La CSRD impose actuellement aux entreprises de plus de 250 salariés – cotées ou réalisant un chiffre d’affaires supérieur à 50 millions d’euros – de communiquer sur leurs impacts environnementaux et sociétaux. Elles doivent ainsi produire un rapport dédié, véritable outil de transparence concernant leurs activités et leur contribution au développement durable. La CS3D, de son côté, cible les entreprises de plus de 1 000 salariés avec un chiffre d’affaires dépassant 450 millions d’euros. Elle contraint ces structures à identifier et à prévenir les effets négatifs qu’elles pourraient générer sur l’environnement et les droits humains tout au long de leur chaîne de valeur, y compris chez leurs fournisseurs et sous-traitants.

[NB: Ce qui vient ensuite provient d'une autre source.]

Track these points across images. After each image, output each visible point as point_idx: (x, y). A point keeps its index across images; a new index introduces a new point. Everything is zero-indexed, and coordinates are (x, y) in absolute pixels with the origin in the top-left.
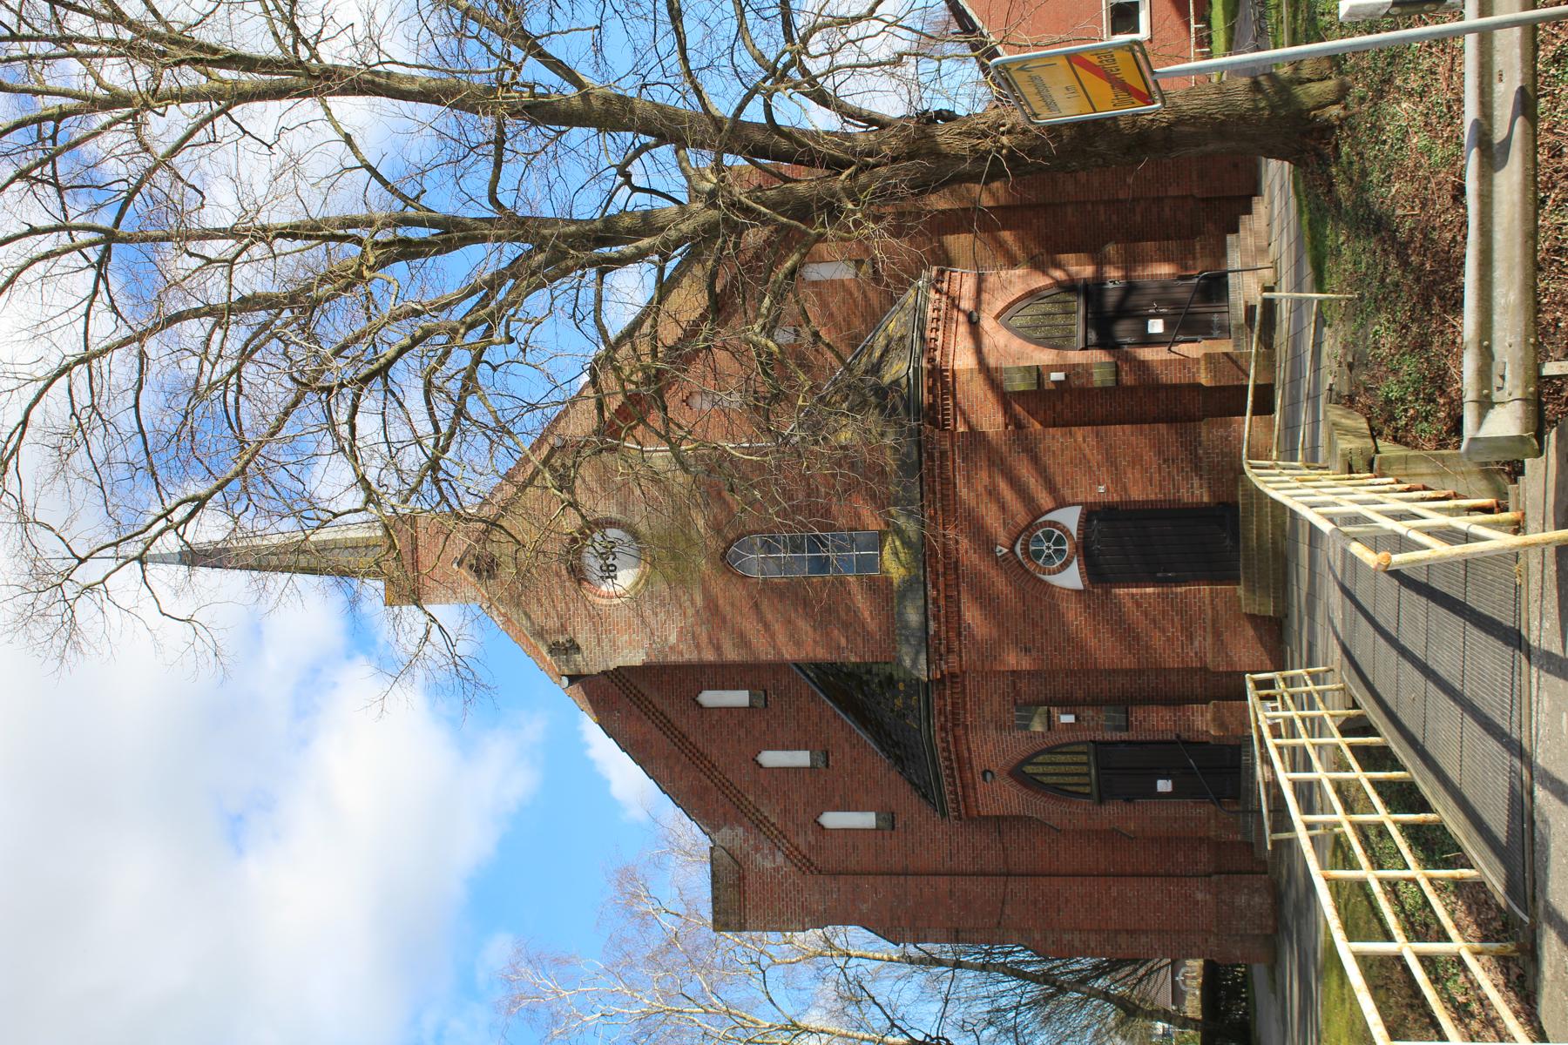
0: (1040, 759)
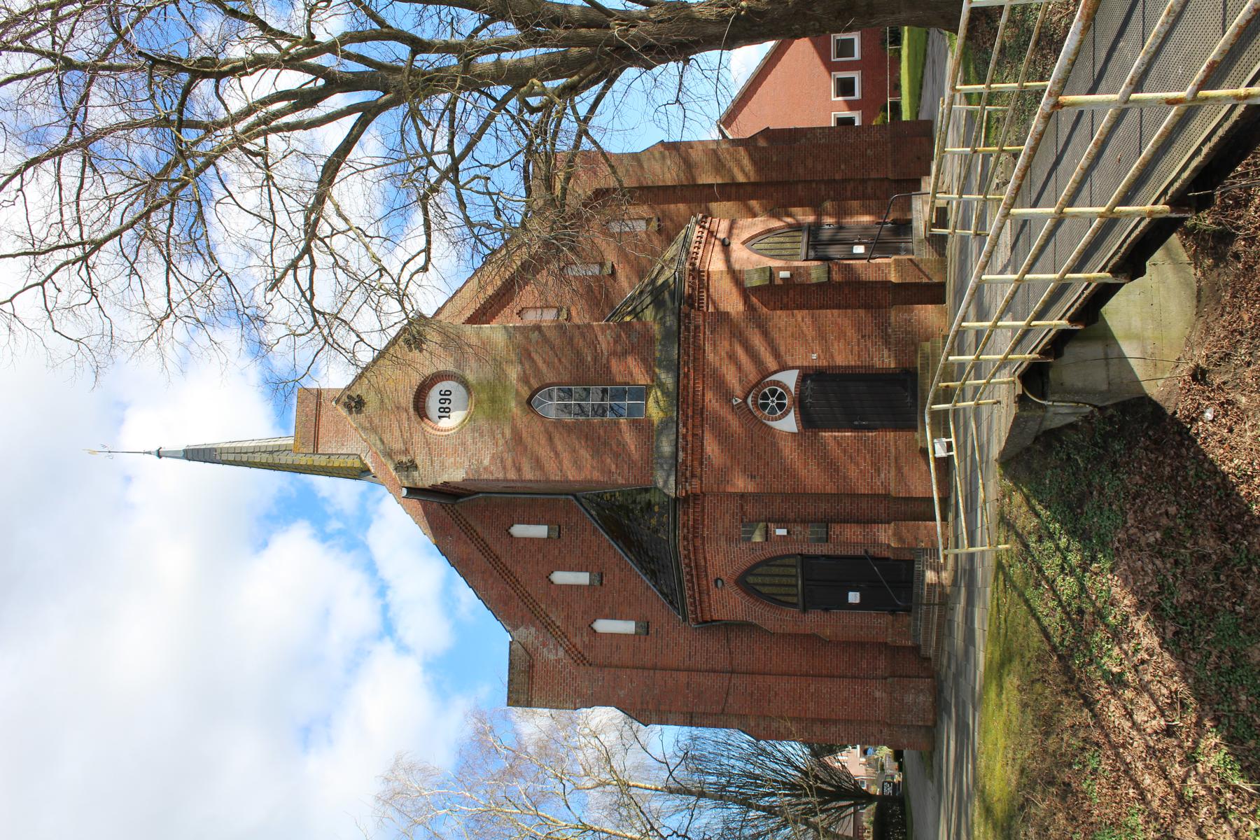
0: (759, 570)
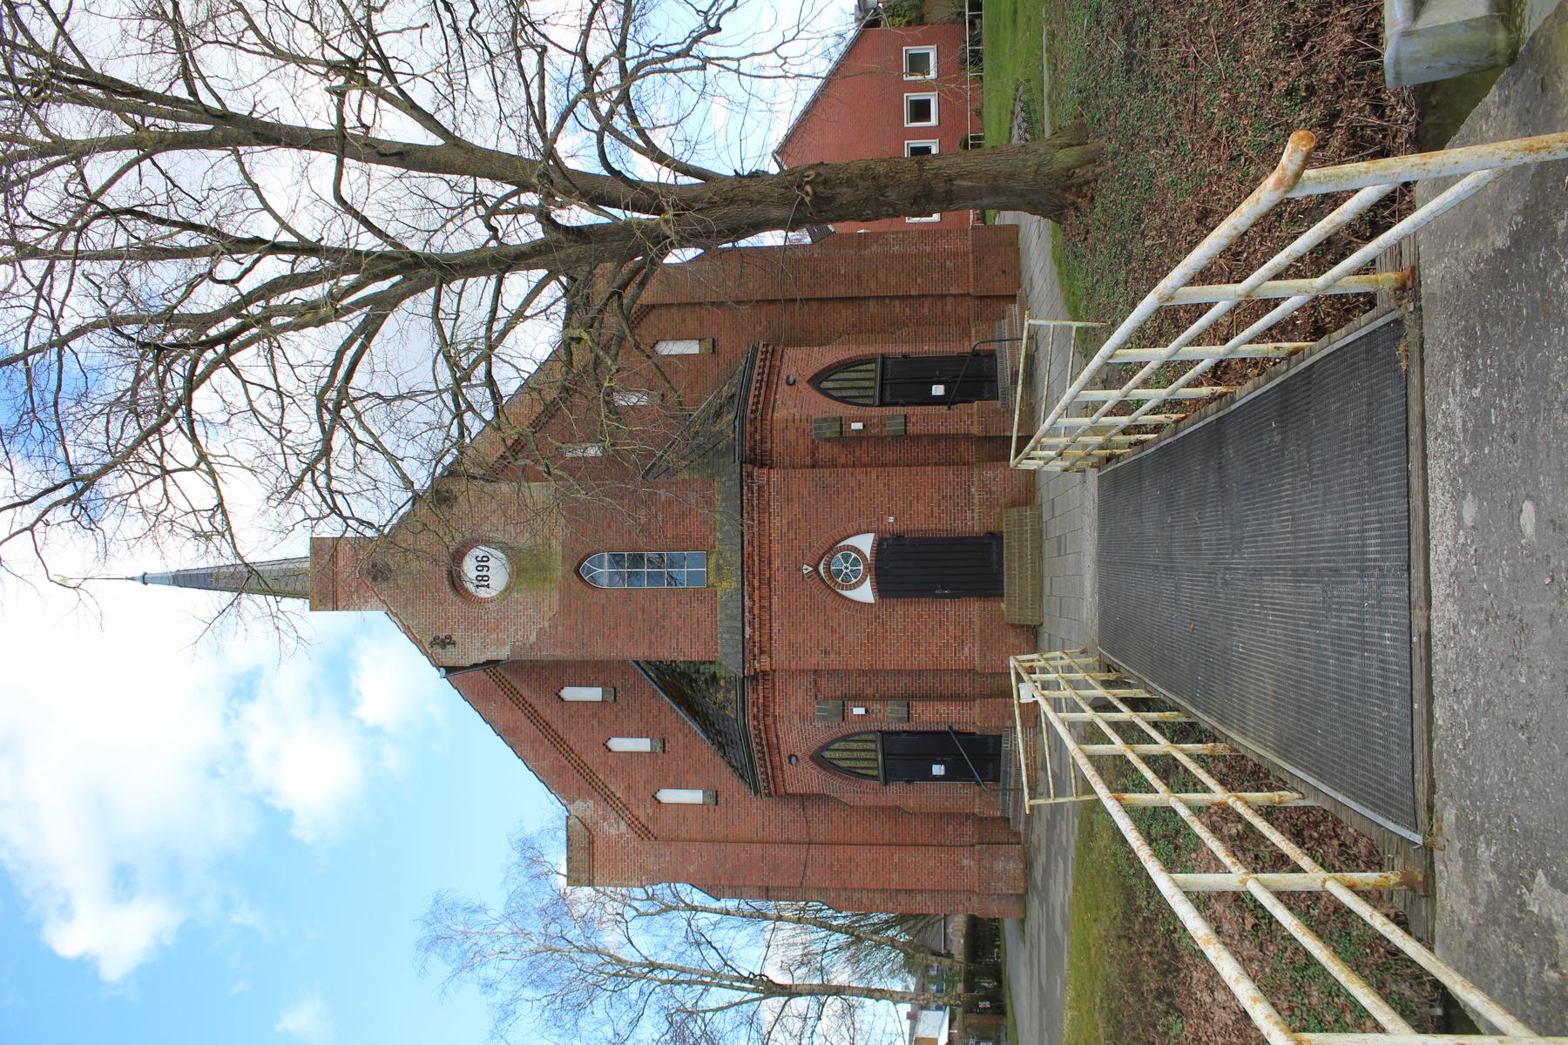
0: (836, 746)
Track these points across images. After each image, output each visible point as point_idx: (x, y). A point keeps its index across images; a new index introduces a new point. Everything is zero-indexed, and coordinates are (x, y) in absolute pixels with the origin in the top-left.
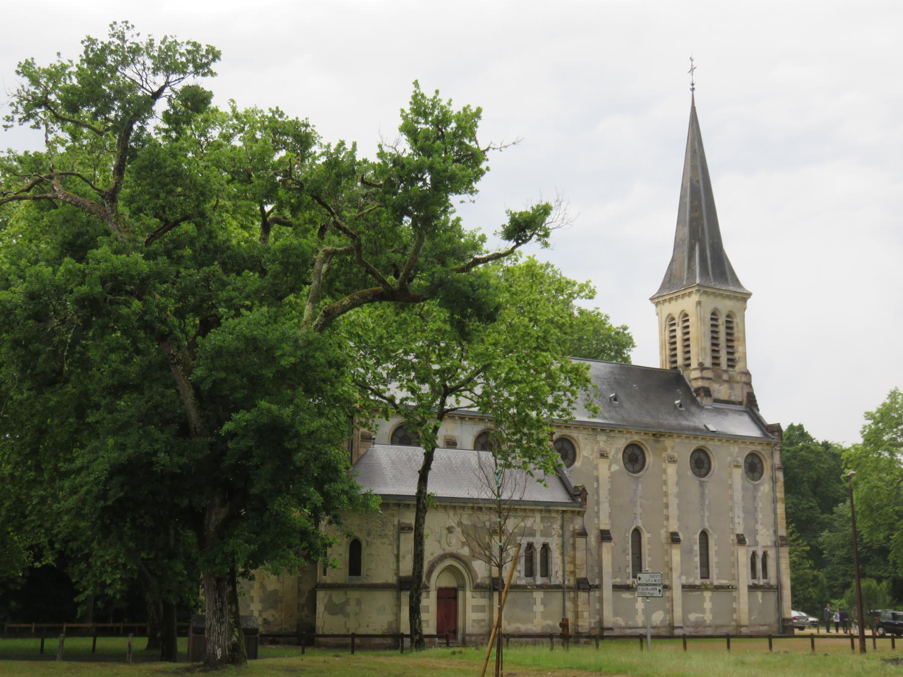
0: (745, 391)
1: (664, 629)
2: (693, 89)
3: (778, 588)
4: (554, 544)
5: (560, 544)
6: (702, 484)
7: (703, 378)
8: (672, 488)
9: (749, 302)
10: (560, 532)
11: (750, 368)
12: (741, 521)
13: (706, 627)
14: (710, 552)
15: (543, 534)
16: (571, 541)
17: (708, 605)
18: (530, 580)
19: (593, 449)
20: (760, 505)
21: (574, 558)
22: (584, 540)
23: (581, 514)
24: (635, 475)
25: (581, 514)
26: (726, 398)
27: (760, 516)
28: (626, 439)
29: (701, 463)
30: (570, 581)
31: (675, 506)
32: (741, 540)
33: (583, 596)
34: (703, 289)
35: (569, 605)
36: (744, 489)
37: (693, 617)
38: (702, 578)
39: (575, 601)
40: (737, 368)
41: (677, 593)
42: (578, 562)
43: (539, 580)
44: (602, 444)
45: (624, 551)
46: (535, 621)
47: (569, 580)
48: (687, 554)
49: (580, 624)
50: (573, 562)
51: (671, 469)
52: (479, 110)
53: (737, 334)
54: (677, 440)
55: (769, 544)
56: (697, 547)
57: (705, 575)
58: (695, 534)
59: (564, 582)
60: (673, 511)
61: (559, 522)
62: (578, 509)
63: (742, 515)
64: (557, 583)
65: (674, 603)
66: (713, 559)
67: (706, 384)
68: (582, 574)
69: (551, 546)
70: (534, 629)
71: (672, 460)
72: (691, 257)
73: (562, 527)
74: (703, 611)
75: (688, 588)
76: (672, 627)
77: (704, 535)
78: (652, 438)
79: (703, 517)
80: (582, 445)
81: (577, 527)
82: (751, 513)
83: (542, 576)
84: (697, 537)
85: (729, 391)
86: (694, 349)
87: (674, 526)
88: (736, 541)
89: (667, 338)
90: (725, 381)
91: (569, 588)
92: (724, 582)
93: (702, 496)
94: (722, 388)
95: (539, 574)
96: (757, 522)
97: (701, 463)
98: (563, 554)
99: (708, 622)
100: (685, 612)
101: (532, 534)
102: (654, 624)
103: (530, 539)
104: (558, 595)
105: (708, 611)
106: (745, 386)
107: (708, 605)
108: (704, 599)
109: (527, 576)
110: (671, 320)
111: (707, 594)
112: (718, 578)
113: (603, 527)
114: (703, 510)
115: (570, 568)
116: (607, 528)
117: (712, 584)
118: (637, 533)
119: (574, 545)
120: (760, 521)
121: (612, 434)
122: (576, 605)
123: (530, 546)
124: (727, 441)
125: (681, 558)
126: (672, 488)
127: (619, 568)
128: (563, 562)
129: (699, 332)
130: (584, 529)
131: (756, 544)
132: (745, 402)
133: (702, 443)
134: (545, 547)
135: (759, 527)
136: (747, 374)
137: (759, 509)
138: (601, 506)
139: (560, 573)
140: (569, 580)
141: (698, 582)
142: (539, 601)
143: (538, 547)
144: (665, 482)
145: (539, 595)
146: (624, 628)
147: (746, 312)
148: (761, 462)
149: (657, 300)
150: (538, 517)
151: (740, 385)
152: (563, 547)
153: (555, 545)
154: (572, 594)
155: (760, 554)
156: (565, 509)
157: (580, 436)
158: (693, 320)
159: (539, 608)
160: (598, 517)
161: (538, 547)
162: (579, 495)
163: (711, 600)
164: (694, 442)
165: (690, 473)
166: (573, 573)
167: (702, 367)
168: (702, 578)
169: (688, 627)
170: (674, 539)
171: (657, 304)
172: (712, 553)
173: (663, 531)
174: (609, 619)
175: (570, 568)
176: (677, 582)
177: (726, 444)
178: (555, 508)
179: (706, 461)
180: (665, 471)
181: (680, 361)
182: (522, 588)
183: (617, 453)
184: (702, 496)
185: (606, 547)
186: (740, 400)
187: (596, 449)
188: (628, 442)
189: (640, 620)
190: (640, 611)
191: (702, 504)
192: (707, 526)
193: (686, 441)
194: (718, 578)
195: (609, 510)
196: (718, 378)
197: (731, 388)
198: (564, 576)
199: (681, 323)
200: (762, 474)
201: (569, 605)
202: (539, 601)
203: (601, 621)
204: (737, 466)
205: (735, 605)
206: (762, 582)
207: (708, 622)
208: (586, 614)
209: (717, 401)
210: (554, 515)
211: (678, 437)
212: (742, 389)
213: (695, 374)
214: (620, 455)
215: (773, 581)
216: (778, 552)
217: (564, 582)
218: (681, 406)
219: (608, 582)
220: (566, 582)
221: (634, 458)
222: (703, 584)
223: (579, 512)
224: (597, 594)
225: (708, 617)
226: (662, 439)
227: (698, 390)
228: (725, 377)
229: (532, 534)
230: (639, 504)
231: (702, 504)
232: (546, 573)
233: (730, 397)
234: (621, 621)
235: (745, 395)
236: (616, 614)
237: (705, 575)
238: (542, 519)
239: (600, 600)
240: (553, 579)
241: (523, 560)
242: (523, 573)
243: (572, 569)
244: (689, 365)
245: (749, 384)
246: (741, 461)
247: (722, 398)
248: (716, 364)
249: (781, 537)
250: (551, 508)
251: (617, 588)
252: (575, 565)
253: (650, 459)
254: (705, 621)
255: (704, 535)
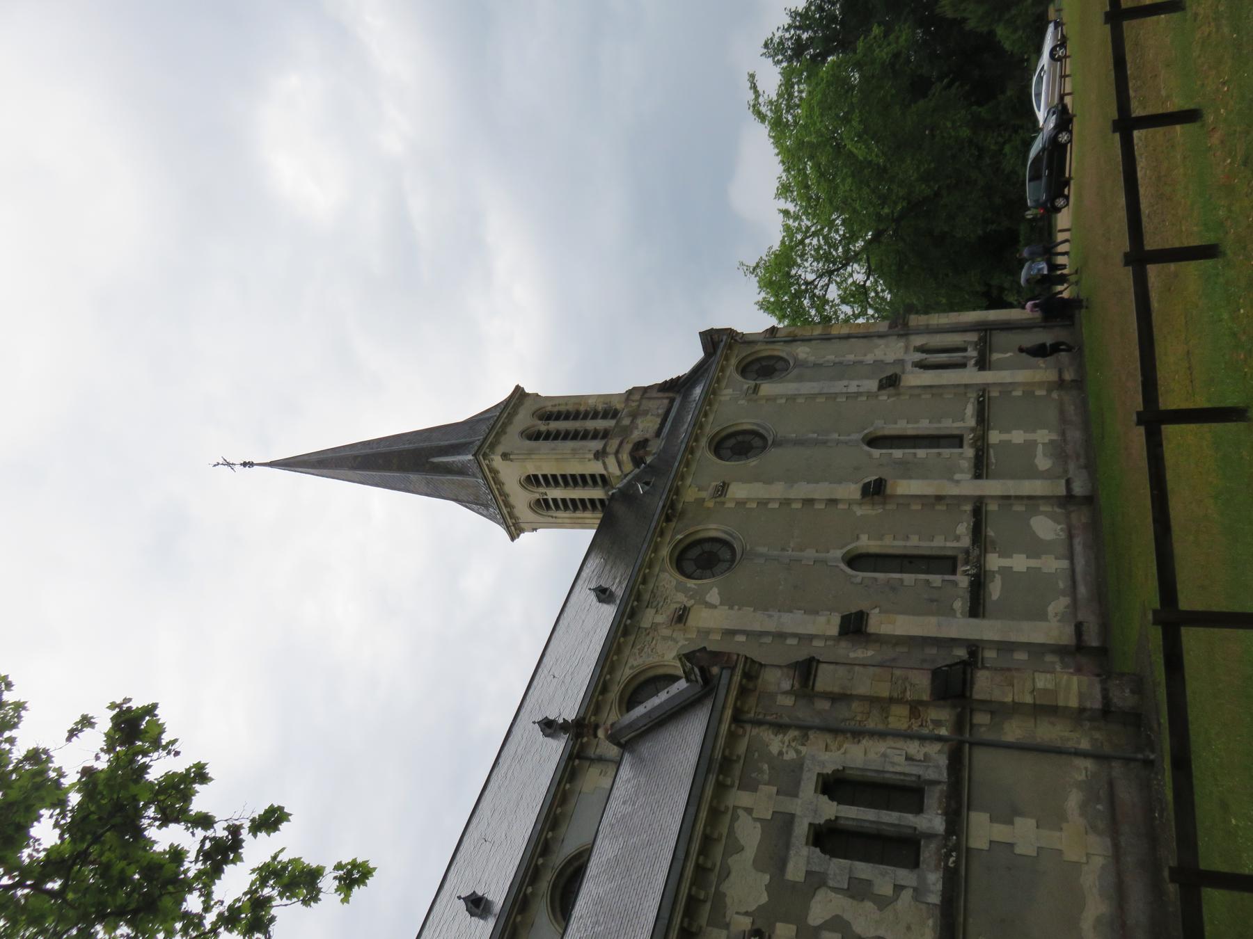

Avec sa proposition « omnibus », la Commission européenne souhaite réduire la portée de ces obligations. Concrètement, près de 80 % des entreprises qui devaient se plier à la CSRD en seraient exemptées : les sociétés de moins de 1 000 salariés, réalisant moins de 50 millions de chiffre d’affaires ou présentant un total de bilan sous 25 millions d’euros, ne seraient plus tenues à la production d’un rapport de durabilité. Le nombre d’indicateurs à renseigner se verrait en outre limité, la Commission favorisant les critères quantitatifs, sans exiger d’informations spécifiques à chaque secteur.

Par ailleurs, la mise en œuvre de la CSRD pour certaines catégories d’entreprises, initialement prévue pour 2026 et 2027, serait reportée à 2028. Les obligations de vérification par des organismes externes, quant à elles, resteraient confinées à un niveau d’« assurance limitée » au lieu d’une exigence d’« assurance raisonnable ».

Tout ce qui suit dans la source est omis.